An intricate multi-course celebration of Japanese ingenuity enjoyed, in advance of this weekend's G20 get together. A version of this article is published by the Financial Times.
Towards the end of my recent Speakers for Schools engagement, to an audience of 120 bright 14- and 15-year-old boys at the Royal Liberty School in Essex, one boy asked me the inevitable but always difficult question. ‘Where would you choose for your final meal?’ ‘Spain or Japan', came my reply. ‘The former country for its seafood, the latter for the respect its chefs have for the seasons’.
The question came just before we set off on my fourth trip to Japan, a trip that was to include my first visit to the art island of Naoshima and also to Osaka. A night in Osaka delivered my first opportunity to enjoy the seasonal cooking of Hideaki Matsuo, as well as the warm hospitality of his wife Katsuko, at their Kashiwaya restaurant.
This restaurant, about a 15-minute taxi drive from the city centre, was first opened by Hideaki’s father in 1977. Hideaki took over in 1992. A year later, the whole building was renovated by a master craftsman and has remained untouched ever since – all polished wood and sliding screens. This has great advantages as well as one obvious disadvantage.
The most obvious of the former is a sense of timelessness. From the moment we arrived until the moment we left, we were welcomed like old friends as we were ushered into the building, through a recently watered garden. Once we had removed our shoes we were led upstairs with many a gracefully waved hand to the largest of their four private dining rooms, all in traditional Japanese style, to a table laid for 14.
Katsuko and her five female assistants, all in a formal kimonos, immediately put us at our ease. My only criticism of this smoothly run establishment is that the lighting seems far too bright to this westerner, more attuned to an office rather than to a restaurant’s more subtle interior.
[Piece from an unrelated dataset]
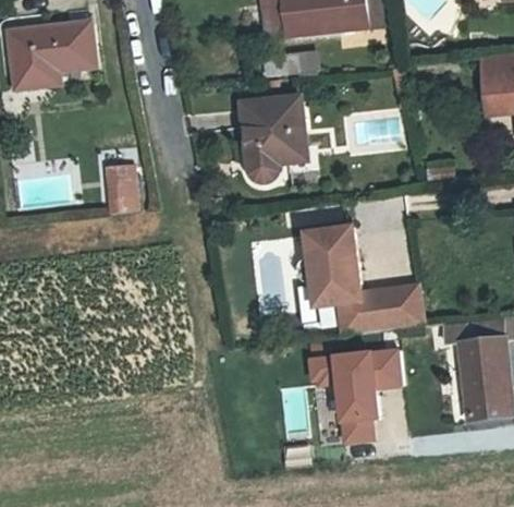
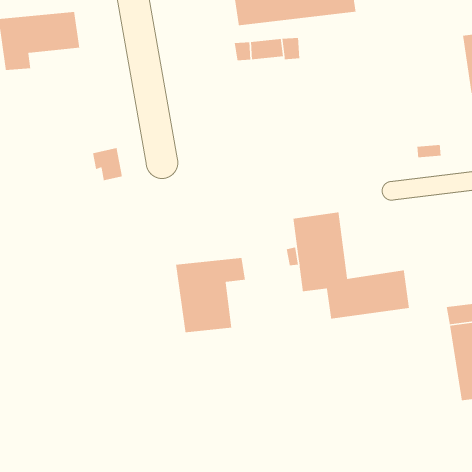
building: [244,99,309,181] -> none
building: none -> [175,257,246,333]
building: [308,343,400,437] -> none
Matsuo’s goal, via the mechanism of a kaiseki, or a multi-course menu, is to follow the seasons, to allow his kitchen to use only ingredients that are available there and then on his menu. There are no restrictions on cooking techniques and the crockery is invariably used to highlight whatever the effects the season may offer. The whole menu depends on the timing of your visit, so when we ate there in early June, it was aone, the season of spring/summer. This menu will not be served again until the same time next year.
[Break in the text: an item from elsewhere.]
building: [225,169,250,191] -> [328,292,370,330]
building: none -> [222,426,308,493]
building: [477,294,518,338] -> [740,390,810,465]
Exemplifying this approach, we began and ended with two dishes that showed off not just the season but also the kitchen’s technical expertise.
Our first course was to recall the time when ice was presented to the Emperor’s court and was represented by a cube of himuro tofu encased in a clear coating with the addition of some powerful ginger. The last was described as fruit balls with honey jelly but who could believe that passion fruit, kiwi fruit and the first of the season’s cherries could pack such finesse of flavour?
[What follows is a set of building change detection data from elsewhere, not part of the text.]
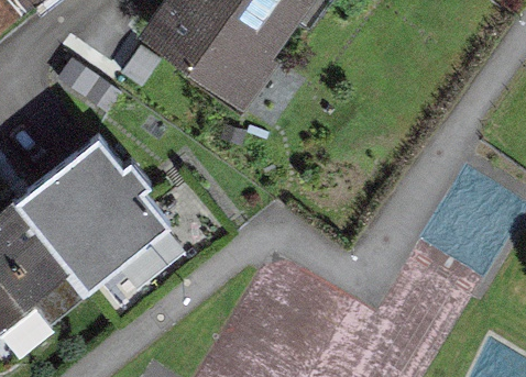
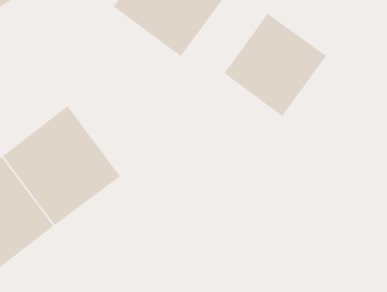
building: none -> [224,13,327,117]

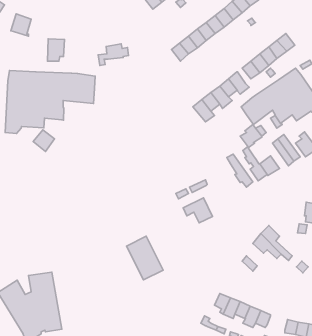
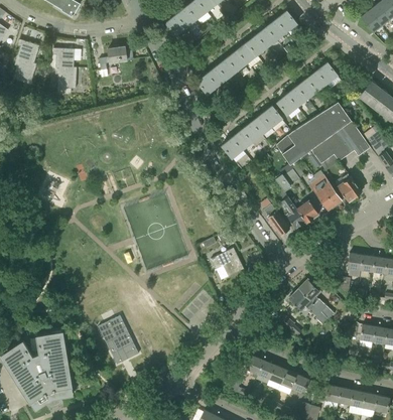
building: none -> [54,48,76,69]
building: none -> [12,60,35,85]
building: [98,44,128,65] -> [98,46,132,71]
building: [5,71,95,134] -> none
building: [127,236,163,280] -> [97,315,138,365]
Each separate course in a kaiseki menu has its own name. Otsukuri involved some extremely fresh sashimi of flatfish, horse mackerel and seared bonito all served alongside top-quality wasabi. Hassun is the name given to the set of three particular pieces of crockery, of obvious elegance, that contained a piece of conger eel, just in season, with taro; a piece of deep-fried ricotta cheese, enhanced with a speck of mustard; and some sweet potato, enlivened with ground cherry and broad beans.
But what epitomised Matsuo’s obsession with seasonality came with our next course, a matching of grilled ayu, or sweet fish, with aubergine enhanced with red and yellow miso. The ayu are now farmed, but were once taken from the mouths of cormorants that had string around their necks, according to Richard Hosking’s indispensable book A Dictionary of Japanese Cooking, and are no more than 3 inches in length. Deep fried and served whole, the crispness of their flesh was in sharp contrast to the softness of the vegetable.
Our final two savoury courses represented Matsuo’s take on eel. The first under the heading of hachi, and described as ‘something like eel’ was in fact four cubes of soy beans prepared to look just like eel topped with pungent Japanese pepper paste. Then came the real thing, served in a ohitsu, a traditional and obviously well-worn Japanese dish made of cypress wood, before it was served in quite generous portions to the table. There were quite a few takers, I could not help noticing, for seconds.
The final factor in this restaurant’s charm is its sommelier, Masahiro Matsuoka, who joined here in 2013 after several years in Paris working at the George V and Aida restaurants and has put together a highly targeted and well-chosen wine list, including an extensive range of Ramonet burgundies.
Such a meal is not inexpensive at 25,000 yen, or just over £180/$230 per person, including service. But it was a flawless experience. And, as I would have explained to the schoolboys had I had the opportunity, it was a meal in which the cooking, the service and the wines all contributed in equal, memorable measure.